Extracted page text data
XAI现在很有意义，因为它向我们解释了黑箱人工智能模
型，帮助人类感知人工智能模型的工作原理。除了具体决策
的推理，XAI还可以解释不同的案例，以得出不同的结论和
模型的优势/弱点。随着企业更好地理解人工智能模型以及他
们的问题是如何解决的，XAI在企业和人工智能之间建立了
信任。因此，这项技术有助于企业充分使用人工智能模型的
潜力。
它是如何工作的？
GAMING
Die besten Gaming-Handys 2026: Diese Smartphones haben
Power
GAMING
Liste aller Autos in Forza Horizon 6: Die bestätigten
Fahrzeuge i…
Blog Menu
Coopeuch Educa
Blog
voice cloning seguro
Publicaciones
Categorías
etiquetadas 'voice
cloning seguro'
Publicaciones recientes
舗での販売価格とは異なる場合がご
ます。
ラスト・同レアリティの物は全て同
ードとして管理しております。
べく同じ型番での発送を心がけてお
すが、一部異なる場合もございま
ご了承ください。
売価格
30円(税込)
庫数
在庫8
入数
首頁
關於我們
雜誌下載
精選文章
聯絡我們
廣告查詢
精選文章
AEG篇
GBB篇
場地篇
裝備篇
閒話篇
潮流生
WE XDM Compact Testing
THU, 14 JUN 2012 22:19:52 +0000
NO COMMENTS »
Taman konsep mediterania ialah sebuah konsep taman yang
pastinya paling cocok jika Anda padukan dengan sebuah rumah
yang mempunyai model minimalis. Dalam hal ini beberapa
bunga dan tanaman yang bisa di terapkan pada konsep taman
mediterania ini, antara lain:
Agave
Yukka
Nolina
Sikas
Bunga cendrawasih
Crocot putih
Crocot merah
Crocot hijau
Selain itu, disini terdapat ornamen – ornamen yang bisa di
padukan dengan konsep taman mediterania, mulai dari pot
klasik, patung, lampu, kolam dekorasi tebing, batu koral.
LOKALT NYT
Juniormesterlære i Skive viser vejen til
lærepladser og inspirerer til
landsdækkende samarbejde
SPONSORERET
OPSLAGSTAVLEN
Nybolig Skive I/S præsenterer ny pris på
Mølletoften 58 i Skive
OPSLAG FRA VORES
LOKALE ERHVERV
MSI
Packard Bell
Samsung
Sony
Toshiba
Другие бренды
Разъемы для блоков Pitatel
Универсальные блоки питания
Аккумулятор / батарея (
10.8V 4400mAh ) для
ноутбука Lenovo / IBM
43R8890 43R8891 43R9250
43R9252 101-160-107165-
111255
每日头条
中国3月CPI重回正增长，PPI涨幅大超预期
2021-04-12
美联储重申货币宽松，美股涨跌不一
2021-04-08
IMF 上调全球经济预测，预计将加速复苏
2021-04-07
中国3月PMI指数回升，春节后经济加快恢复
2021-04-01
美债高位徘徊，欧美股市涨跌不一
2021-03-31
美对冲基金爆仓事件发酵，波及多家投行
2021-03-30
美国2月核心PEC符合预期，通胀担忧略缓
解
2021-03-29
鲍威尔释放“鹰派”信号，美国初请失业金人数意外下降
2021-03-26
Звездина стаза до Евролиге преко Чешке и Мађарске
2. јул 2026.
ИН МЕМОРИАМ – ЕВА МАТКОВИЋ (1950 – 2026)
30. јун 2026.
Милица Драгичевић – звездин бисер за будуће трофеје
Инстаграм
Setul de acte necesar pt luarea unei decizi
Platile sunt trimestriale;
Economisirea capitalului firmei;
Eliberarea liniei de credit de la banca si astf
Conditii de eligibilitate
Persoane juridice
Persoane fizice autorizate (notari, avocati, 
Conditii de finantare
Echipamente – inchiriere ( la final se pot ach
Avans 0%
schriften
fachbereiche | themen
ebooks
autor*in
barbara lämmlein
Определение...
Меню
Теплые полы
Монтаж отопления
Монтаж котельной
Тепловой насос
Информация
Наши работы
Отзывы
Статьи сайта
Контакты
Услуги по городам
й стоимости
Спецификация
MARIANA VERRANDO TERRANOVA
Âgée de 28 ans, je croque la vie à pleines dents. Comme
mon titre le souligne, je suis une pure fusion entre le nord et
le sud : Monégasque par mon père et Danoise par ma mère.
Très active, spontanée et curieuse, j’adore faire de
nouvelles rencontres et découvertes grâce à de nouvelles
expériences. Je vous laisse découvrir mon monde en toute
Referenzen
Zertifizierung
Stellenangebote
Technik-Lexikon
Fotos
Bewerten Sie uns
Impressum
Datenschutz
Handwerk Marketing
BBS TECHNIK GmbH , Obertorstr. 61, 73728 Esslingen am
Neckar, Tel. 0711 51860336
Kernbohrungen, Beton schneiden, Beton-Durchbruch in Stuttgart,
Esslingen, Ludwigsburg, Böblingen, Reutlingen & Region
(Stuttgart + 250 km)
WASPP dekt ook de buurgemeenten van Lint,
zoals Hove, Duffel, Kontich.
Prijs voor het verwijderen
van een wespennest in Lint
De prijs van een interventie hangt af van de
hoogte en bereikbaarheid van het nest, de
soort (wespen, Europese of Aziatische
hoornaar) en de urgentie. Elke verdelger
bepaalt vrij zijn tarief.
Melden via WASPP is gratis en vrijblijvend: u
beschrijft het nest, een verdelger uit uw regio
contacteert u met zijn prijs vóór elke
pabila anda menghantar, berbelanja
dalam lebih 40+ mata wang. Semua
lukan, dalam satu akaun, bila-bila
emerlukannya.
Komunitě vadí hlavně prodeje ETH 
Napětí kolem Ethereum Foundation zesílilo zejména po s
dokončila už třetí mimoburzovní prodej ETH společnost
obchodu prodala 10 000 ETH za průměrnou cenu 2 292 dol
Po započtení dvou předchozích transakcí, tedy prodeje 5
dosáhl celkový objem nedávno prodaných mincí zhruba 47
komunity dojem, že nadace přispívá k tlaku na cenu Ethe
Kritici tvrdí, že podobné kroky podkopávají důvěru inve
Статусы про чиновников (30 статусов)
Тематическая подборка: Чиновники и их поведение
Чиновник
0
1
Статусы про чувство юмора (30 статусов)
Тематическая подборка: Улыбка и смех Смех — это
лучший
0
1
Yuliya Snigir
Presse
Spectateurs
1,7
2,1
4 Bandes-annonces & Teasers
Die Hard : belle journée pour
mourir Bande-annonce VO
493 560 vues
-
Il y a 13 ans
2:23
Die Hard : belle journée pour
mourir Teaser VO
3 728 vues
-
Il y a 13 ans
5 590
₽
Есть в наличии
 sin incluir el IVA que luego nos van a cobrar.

- Written task: With no other words, state how many lines above hold the word "WASPP".

- Expected answer: 2